The only limit that seems to be placed on growth of certain procaryotes
in nature relative to temperature is whether liquid water exists.
Hence,
growing procaryotic cells can be found in supercooled environments (ice
does not form) as low as -20 degrees and superheated environments
(steam
does not form) as high as 120 degrees. Archaea have been detected
around
thermal vents on the ocean floor where the temperature is as high as
320
degrees!
Symbiosis
The biomass of procaryotic cells in the biosphere, their metabolic
diversity,
and their persistence in all habitats that support life, ensures that
these microbe will play a crucial role in the cycles of elements and
the
functioning
of the world ecosystem. However, the procaryotes affect the world
ecology
in another significant way through their inevitable interactions with
insects,
plants and animals. Some bacteria are required to associate with
insects,
animals or plants for the latter to survive.

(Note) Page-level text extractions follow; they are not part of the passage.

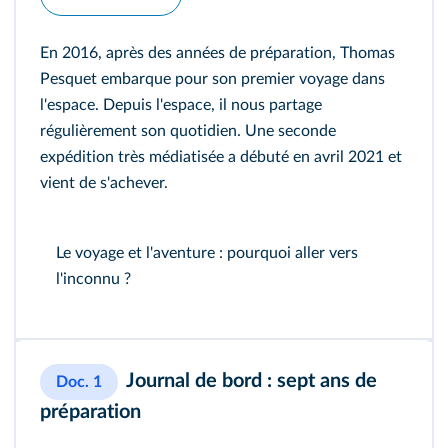
En 2016, après des années de préparation, Thomas
Pesquet embarque pour son premier voyage dans
l'espace. Depuis l'espace, il nous partage
régulièrement son quotidien. Une seconde
expédition très médiatisée a débuté en avril 2021 et
vient de s'achever.
Le voyage et l'aventure : pourquoi aller vers
l'inconnu ?
Journal de bord : sept ans de
Doc. 1
préparation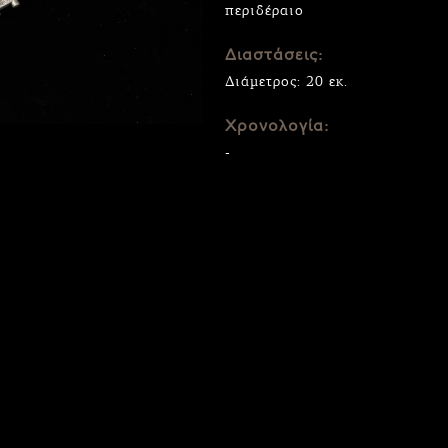
περιδέραιο
Διαστάσεις:
Διάμετρος: 20 εκ.
Χρονολογία:
-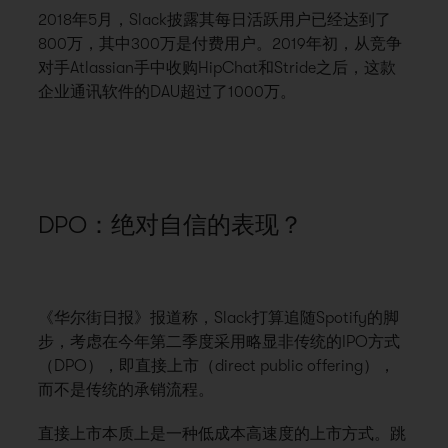
2018年5月，Slack披露其每日活跃用户已经达到了
800万，其中300万是付费用户。2019年初，从竞争
对手Atlassian手中收购HipChat和Stride之后，这款
企业通讯软件的DAU超过了1000万。
DPO：绝对自信的表现？
《华尔街日报》报道称，Slack打算追随Spotify的脚
步，考虑在今年第二季度采用略显非传统的IPO方式
（DPO），即直接上市（direct public offering），
而不是传统的承销流程。
直接上市本质上是一种低成本高速度的上市方式
。跳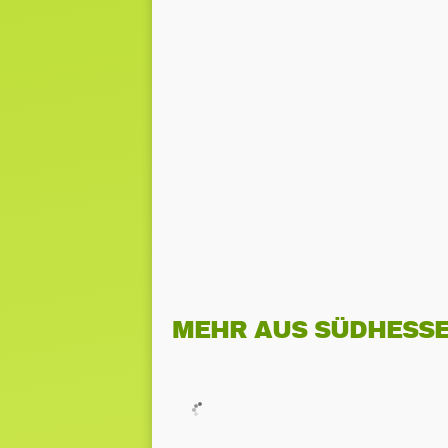
MEHR AUS SÜDHESS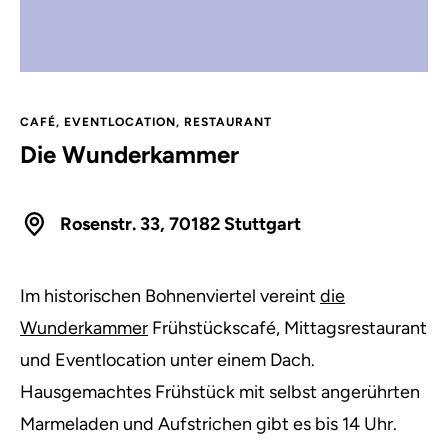
CAFÉ
,
EVENTLOCATION
,
RESTAURANT
Die Wunderkammer
Rosenstr. 33, 70182 Stuttgart
Im historischen Bohnenviertel vereint
die
Wunderkammer
Frühstückscafé, Mittagsrestaurant
und Eventlocation unter einem Dach.
Hausgemachtes Frühstück mit selbst angerührten
Marmeladen und Aufstrichen gibt es bis 14 Uhr.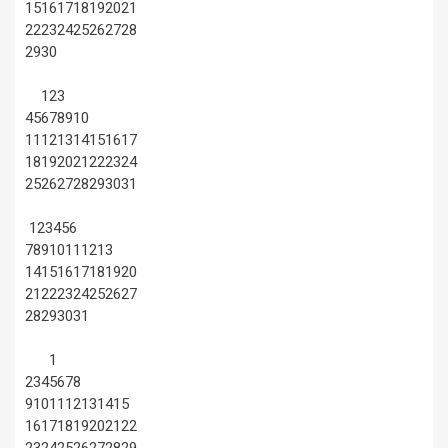
15
16
17
18
19
20
21
22
23
24
25
26
27
28
29
30
1
2
3
4
5
6
7
8
9
10
11
12
13
14
15
16
17
18
19
20
21
22
23
24
25
26
27
28
29
30
31
1
2
3
4
5
6
7
8
9
10
11
12
13
14
15
16
17
18
19
20
21
22
23
24
25
26
27
28
29
30
31
1
2
3
4
5
6
7
8
9
10
11
12
13
14
15
16
17
18
19
20
21
22
23
24
25
26
27
28
29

For example, the sex of
offspring
of certain insects is determined by endosymbiotic bacteria. Ruminant
animals
(cows, sheep, etc.), whose diet is mainly cellulose (plant material),
must
have cellulose-digesting bacteria in their intestine to convert the
cellulose
to a form of carbon that the animal can assimilate. Leguminous plants
grow
poorly in nitrogen-deprived soils unless they are colonized by
nitrogen-fixing
bacteria which can supply them with a biologically-useful form of
nitrogen.
Bacterial Pathogenicity
Some bacteria are parasites of plants or animals, meaning
that
they grow at the expense of their eucaryotic host and may damage, harm,
or even kill it in the process. Such bacteria that cause disease in
plants
or animals are pathogens. Human diseases caused by bacterial
pathogens
include tuberculosis, whooping cough, diphtheria, tetanus, gonorrhea,
syphilis,
pneumonia, cholera and typhoid fever, to name a few. The bacteria that
cause these diseases have special structural or biochemical properties
that determine their virulence or pathogenicity. These include: (1)
ability
to colonize and invade their host; (2) ability to resist or withstand
the
antibacterial defenses of the host; (3) ability to produce various
toxic
substances that damage the host. Plant diseases, likewise, may be
caused
by bacterial pathogens. More than 200 species of bacteria are
associated
with plant diseases, but a very small handful of genera are involved.

Figure 14. Borrelia
burgdorferi.
This spirochete is the bacterial parasite that causes Lyme disease. CDC.